Lo dichiara il Presidente del Consiglio regionale del Veneto, Luca Zaia, in occasione dell’inaugurazione della mostra “La terra è blu come un’arancia. Iniziati alla ricerca”, promossa nell’ambito delle celebrazioni per il 30° anniversario della Fondazione per la Ricerca Biomedica Avanzata – VIMM, al Museo della Natura e dell’Uomo di Padova. L’evento rientra nel programma delle iniziative del 27 e 28 maggio dedicate al trentennale del VIMM, tra Padova e Venezia.
“Il VIMM – prosegue il Presidente Zaia – conferma anno dopo anno una grandissima eccellenza scientifica. È una realtà che dà prestigio a Padova, al Veneto e all’intero Paese. Ma oggi possiamo dire qualcosa in più: il VIMM non solo fa ricerca di altissimo livello, ma sa anche raccontarla. Anzi, ha imparato a raccontarsi con intelligenza, con apertura, con la capacità di parlare non soltanto alla comunità scientifica, ma anche ai cittadini, ai giovani, al mondo della cultura, a chi magari non entra ogni giorno in un laboratorio ma può comprendere quanto la ricerca sia decisiva per il futuro di tutti”.

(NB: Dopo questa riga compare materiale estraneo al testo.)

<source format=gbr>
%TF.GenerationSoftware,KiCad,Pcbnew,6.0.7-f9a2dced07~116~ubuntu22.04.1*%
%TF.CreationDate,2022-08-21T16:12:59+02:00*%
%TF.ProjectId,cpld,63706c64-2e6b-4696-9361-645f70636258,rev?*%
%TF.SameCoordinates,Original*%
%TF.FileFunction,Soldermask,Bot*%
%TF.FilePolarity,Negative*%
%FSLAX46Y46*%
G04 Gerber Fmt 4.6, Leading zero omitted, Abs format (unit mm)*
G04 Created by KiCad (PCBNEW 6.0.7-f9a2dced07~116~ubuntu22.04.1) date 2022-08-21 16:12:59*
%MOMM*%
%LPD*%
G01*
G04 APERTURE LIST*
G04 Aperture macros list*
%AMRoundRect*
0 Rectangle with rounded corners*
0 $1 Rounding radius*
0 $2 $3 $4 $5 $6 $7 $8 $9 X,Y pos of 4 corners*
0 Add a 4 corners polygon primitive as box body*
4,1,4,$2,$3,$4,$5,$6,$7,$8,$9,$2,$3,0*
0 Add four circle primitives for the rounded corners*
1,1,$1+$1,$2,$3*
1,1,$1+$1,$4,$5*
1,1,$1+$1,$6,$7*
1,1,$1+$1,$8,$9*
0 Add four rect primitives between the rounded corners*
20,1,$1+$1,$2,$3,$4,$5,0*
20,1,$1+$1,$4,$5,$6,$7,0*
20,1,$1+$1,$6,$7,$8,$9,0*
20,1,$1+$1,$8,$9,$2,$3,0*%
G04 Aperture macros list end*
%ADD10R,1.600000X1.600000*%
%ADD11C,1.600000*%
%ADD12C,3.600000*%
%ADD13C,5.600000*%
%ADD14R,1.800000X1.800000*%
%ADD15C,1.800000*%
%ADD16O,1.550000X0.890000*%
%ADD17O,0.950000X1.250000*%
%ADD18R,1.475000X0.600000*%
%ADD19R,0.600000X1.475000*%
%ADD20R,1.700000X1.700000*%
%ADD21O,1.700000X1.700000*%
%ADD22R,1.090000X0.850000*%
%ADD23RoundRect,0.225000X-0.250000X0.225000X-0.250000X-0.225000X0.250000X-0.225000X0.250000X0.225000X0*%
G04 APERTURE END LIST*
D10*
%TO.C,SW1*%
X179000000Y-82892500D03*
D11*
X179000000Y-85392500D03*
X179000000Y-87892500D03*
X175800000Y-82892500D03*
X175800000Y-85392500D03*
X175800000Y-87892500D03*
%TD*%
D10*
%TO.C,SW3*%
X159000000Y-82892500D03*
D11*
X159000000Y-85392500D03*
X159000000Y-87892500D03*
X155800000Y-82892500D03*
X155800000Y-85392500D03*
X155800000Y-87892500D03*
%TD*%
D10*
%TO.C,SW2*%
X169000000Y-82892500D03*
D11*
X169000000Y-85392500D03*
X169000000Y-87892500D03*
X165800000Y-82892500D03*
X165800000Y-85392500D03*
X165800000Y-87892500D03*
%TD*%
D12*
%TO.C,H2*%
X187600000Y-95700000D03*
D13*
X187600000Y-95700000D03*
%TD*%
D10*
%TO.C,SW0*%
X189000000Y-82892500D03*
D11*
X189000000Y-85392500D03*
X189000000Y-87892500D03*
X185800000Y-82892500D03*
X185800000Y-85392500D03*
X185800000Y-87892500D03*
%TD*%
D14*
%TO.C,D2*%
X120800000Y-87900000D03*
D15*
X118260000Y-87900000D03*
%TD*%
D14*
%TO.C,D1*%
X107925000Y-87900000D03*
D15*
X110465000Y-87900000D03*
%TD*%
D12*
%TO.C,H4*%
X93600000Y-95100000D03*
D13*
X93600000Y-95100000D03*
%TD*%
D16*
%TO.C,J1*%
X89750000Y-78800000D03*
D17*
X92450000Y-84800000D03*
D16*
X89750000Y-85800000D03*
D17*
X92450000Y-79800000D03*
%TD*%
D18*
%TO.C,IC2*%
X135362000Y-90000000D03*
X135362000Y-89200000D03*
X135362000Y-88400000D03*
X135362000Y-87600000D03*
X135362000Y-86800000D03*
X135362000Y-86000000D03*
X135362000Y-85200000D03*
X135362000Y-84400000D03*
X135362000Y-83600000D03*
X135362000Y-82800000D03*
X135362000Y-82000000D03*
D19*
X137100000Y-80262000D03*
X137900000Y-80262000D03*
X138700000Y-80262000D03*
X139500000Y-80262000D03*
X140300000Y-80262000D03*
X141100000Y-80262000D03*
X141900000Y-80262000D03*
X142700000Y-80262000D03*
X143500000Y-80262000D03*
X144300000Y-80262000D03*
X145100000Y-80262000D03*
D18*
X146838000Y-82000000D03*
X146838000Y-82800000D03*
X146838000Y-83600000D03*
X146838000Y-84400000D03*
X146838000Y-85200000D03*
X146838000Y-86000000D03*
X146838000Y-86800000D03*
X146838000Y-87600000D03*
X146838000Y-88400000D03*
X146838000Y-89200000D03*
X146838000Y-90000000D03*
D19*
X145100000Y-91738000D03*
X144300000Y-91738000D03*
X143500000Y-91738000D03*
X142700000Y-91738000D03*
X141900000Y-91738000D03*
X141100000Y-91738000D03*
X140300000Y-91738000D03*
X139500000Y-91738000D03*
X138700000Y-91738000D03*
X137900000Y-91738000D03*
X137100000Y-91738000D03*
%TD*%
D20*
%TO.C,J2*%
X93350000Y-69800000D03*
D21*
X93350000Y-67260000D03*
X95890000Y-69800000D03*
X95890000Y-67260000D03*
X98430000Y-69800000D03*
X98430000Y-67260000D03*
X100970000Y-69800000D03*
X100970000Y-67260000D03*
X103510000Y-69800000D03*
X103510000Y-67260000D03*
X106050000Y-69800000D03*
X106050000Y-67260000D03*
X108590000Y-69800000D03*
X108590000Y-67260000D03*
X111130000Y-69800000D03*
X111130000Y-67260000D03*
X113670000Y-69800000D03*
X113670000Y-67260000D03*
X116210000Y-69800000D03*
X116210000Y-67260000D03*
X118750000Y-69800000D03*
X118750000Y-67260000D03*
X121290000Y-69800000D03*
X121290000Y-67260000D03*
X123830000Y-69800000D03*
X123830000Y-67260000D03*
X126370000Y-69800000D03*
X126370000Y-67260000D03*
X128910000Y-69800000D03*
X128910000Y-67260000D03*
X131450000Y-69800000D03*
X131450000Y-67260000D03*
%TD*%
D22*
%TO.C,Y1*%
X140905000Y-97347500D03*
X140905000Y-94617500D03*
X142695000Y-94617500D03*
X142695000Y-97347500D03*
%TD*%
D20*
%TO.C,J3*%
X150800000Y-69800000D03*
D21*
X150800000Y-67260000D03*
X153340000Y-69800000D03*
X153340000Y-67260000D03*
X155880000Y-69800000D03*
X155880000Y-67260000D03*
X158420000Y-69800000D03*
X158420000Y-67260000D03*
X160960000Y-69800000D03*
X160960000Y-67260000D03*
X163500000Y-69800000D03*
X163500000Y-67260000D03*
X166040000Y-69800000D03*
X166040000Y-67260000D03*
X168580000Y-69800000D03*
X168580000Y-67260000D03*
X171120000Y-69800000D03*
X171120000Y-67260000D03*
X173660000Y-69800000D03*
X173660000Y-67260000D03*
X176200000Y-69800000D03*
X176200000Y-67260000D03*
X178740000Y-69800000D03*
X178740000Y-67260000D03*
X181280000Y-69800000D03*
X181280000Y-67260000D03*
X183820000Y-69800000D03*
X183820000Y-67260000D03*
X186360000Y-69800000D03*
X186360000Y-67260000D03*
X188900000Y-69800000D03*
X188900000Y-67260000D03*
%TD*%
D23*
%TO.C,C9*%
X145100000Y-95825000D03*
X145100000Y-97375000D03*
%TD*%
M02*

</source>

“Desidero rivolgere un ringraziamento particolare alla Presidente Giustina Destro – aggiunge Zaia – che con passione, autorevolezza e visione accompagna questa importante fase della Fondazione. Il trentennale non è soltanto una ricorrenza celebrativa: è il momento in cui una comunità scientifica guarda alla propria storia e rilancia il proprio futuro. E il VIMM lo fa nel modo migliore, unendo ricerca biomedica avanzata, divulgazione, linguaggi contemporanei e responsabilità civile”.

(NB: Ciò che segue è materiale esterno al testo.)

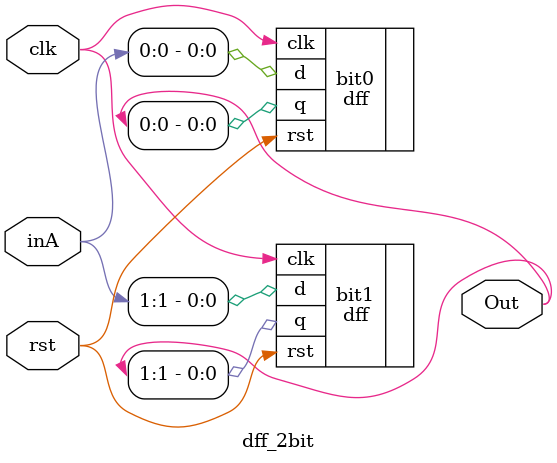
<source format=v>
module dff_2bit(inA, clk, rst, Out);
    input [1:0] inA;
    input clk, rst;
    output [1:0] Out;
    
    //output         q;
    //input          d;
    dff bit0(
        .q      (Out[0]), 
        .d      (inA[0]), 
        .clk    (clk), 
        .rst    (rst)
    );
    dff bit1(
        .q      (Out[1]), 
        .d      (inA[1]), 
        .clk    (clk), 
        .rst    (rst)
    );

endmodule

</source>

“Il mio pensiero – continua il Presidente – va a tutto il team del VIMM, agli oltre 300 ricercatori, ai tecnici, al personale, a tutti coloro che ogni giorno lavorano spesso lontano dai riflettori, ma dentro una missione fondamentale: capire meglio la vita, la malattia, i meccanismi biologici, per aprire nuove strade di cura e di speranza. La ricerca è fatta di talento, ma anche di costanza, di metodo, di fallimenti superati, di domande che sembrano impossibili e che invece, un passo alla volta, diventano conoscenza”.
“Questa mostra – conclude Zaia – ha il merito di rendere visibile ciò che spesso resta invisibile: la bellezza della ricerca, la sua dimensione umana, il suo legame con la creatività. Nel titolo, La terra è blu come un’arancia, c’è una suggestione poetica che dice molto: per conoscere davvero il mondo bisogna saperlo guardare anche da prospettive nuove. È quello che fanno gli scienziati. È quello che fanno gli artisti. Ed è quello che il VIMM, da trent’anni, continua a fare con straordinaria qualità. Per questo credo sia fondamentale che tutte le istituzioni del territorio, ciascuna per la propria parte, sostengano il VIMM e, più in generale, le iniziative di ricerca scientifica. Investire nella ricerca significa investire nella salute, nel futuro, nella competitività e nella speranza concreta delle nostre comunità”.